* Given text:

══════

The Geek Girl’s Guide to Antigravity Conspiracies: The Stories of The Women Who Believe
Or, how to build a believable (and perhaps even useful) conspiracy theory using our friend, mainstream science.
Growing up, I read every science adventure and science conspiracy book I could get my hands on. These books were what created my lifelong love of science. They opened up mystery-laden possibilities big enough for a 12-year-old’s mind to appreciate. At the same time, they left tantalizing pointers to the trailheads of mainstream science; trailheads a determined kid could travel down to learn whether or not there was any basis to the whacky claims of said conspiracy books which were basically sci-fi masquerading as journalism.

══════

* Dataset rows:
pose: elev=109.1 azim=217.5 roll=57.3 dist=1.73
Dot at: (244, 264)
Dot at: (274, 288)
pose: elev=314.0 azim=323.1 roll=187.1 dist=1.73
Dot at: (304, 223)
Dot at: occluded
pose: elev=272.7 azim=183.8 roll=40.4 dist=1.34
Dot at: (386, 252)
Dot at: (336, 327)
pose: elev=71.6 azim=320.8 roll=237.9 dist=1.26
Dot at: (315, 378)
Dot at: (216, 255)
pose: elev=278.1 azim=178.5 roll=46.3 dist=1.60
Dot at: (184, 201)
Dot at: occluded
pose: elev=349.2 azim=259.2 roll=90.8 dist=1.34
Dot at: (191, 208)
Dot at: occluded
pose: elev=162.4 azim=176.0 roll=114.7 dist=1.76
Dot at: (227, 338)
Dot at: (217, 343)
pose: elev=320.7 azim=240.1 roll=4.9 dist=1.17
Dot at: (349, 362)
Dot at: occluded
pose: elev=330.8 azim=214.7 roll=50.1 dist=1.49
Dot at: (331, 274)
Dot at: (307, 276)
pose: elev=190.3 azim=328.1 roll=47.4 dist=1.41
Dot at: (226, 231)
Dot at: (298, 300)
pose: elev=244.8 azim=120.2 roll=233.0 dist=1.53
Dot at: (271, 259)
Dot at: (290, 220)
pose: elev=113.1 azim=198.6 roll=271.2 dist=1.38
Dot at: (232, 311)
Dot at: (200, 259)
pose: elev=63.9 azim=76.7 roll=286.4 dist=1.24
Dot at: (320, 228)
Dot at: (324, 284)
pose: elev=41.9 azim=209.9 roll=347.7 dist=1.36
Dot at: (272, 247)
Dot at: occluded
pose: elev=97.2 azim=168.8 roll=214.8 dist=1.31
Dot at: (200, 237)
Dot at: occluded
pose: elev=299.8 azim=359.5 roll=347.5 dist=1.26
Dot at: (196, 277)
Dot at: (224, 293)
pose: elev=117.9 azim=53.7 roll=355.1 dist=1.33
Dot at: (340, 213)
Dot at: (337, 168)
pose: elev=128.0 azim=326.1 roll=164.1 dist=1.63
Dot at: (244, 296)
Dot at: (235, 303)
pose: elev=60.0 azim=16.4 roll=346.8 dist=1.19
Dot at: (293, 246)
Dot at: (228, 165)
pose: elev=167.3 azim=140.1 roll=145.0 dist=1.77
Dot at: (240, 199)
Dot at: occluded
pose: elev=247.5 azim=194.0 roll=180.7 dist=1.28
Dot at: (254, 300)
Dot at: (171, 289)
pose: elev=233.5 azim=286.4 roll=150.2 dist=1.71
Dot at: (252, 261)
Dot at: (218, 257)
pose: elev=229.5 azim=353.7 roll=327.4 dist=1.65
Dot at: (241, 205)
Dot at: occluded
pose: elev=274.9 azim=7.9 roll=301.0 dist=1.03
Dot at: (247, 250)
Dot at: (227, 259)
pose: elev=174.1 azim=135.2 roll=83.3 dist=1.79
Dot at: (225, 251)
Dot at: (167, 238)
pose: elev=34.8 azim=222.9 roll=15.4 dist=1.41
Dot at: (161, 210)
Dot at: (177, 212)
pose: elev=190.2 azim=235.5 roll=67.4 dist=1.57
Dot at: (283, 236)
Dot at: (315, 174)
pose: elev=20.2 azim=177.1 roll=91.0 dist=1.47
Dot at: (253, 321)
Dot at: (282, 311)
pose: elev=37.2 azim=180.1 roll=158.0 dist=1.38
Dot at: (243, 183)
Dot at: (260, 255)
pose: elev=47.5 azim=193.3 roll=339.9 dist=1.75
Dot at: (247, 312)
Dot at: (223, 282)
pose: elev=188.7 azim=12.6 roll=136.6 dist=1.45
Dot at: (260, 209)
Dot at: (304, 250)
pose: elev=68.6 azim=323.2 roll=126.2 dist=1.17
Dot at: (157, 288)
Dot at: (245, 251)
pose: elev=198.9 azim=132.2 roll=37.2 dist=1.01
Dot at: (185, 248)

══════

* Exercise set:
a. In the guide, what does the writer say the books read growing up created?
b. List everything the guide says the books read growing up did.
c. Rewrite the guide from "The Geek Girl’s" down to "masquerading as journalism.", changing "mainstream science" to "established science".
The data has no connection to the guide.

* Answers by task:
a. A lifelong love of science.

b.
- Created a lifelong love of science
- Opened up mystery-laden possibilities big enough for a 12-year-old's mind to appreciate
- Left tantalizing pointers to the trailheads of mainstream science

c.
The Geek Girl’s Guide to Antigravity Conspiracies: The Stories of The Women Who Believe
Or, how to build a believable (and perhaps even useful) conspiracy theory using our friend, established science.
Growing up, I read every science adventure and science conspiracy book I could get my hands on. These books were what created my lifelong love of science. They opened up mystery-laden possibilities big enough for a 12-year-old’s mind to appreciate. At the same time, they left tantalizing pointers to the trailheads of established science; trailheads a determined kid could travel down to learn whether or not there was any basis to the whacky claims of said conspiracy books which were basically sci-fi masquerading as journalism.